▶ _EXCERPT_
-*-*-
# Brac had her litter



## ~Bracon~ (Oct 12, 2007)

Bracken had her litter two days ago. We had Warren fixed 3 weeks ago but it was obviously too late by then. She had 4 in total, but one died yesterday morning. So I bought an indoor cage yesterday and the bracken and the 3 babys are currently living in my bedroomI dont have any pics to show atm, but we are hoping to get Bracken spayed in a few weeks.


----------



## ellissian (Oct 12, 2007)

OMG I didn't even know she was pregnant again! :shock:

Awww congratulations, I'm sorry about the other baby but I'm so pleased that Bracon's ok. 

And of course we want those pic's asap!!!!! :biggrin2:


----------



## Leaf (Oct 12, 2007)

Good luck with the babies! What colors are they?


----------



## Bo B Bunny (Oct 12, 2007)

They're both so pretty! I bet the babies are gorgeous! Congrats although it wasn't planned! Those naughty bunnies!


----------



## bat42072 (Oct 12, 2007)

congrats on the babies... I am sorry that you lost one... I am glad bracken is ok...keep us updated... i can't ait to see pics...


----------



## TinysMom (Oct 12, 2007)

Congrats on the babies and the healthy delivery. How is Bracon doing at beng a mom? I bet she's taking good care of the babies.

If I remember right - she's a Netherland dwarf - right? If so - three babies surviving is GREAT for a first litter. WOW. I keep hearing how hard it is to breed Netherland Dwarfs and get live litters.

Anyway - congrats again - I hope you really enjoy the babies.

Peg


----------



## Celestial Wind (Oct 12, 2007)

Congrats on the live kits.



I thought she had lost her kits due to a miscarrage? Or am I thinking of someone elses bunn?


----------



## Sarah8000 (Oct 15, 2007)

*Celestial Wind wrote: *


> Congrats on the live kits.
> 
> 
> 
> I thought she had lost her kits due to a miscarrage? Or am I thinking of someone elses bunn?



Just what i thought.......

Cant believe Bracon got pregnant. Again.


----------



## Ivory (Oct 15, 2007)

I find it rather hard to believe that a rabbit, so soon after having a miscarriage, will be able to conceive so quickly. I know that rabbits will "breed like rabbits", but that one is far-fetched to me.

I doubt she was pregnant in the first place.
-*-*-
▶ _INFORMATION PROVIDED_

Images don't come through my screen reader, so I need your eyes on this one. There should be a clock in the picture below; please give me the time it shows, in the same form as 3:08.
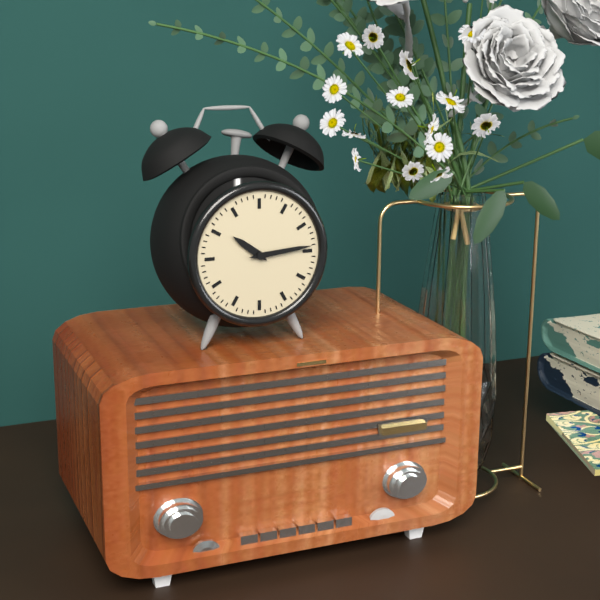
-*-*-
▶ _EXERCISE SET_
#1 Write out the part of the thread about Bracken's litter starting with "## bat42072 (Oct" and going on through "to see pics...".
#2 Do these statements agree with the thread about Bracken's litter? Answer yes or no for each and quote the words that decide it.
(a) Bracken had four babies in total.
(b) Warren was fixed in time to prevent the litter.
(c) Ivory doubts that Bracken was ever pregnant.
#3 Give what follows in the thread about Bracken's litter, continuing from its last line.

▶ _ANSWERS FOR THIS EXERCISE_
#1
## bat42072 (Oct 12, 2007)

congrats on the babies... I am sorry that you lost one... I am glad bracken is ok...keep us updated... i can't ait to see pics...

#2
(a) Yes: "She had 4 in total"
(b) No: "it was obviously too late by then"
(c) Yes: "I doubt she was pregnant in the first place."

#3
But good luck with the kits.


----------



## Peek-a-boo (Oct 15, 2007)

i doubt the pregnancy was an accident either but hey lets enjoy the gorgeous pics of the little babes :biggrin2:


----------



## Sarah8000 (Oct 16, 2007)

*Ivory wrote: *


> I find it rather hard to believe that a rabbit, so soon after having a miscarriage, will be able to conceive so quickly. I know that rabbits will "breed like rabbits", but that one is far-fetched to me.
> 
> I doubt she was pregnant in the first place.
> 
> But good luck with the kits.


http://www.rabbitsonline.net/view_topic.php?id=26788&forum_id=8


http://www.rabbitsonline.net/view_topic.php?id=26093&forum_id=6

http://www.rabbitsonline.net/view_topic.php?id=27034&forum_id=1

And to quote: "Bracon had a miscarrigea few days ago, Ive not talked about it because I still feel a bit upset. At least I no she'll be ok now and I can get her spayed soon."

Yet Bracon was allowed to get pregnant again? I'm sorry but i think this is just appalling. I'm not having a go at Bracon but surely after this awful tragedy it shouldnt have been allowed to happen again?



:?


----------



## Pipp (Oct 16, 2007)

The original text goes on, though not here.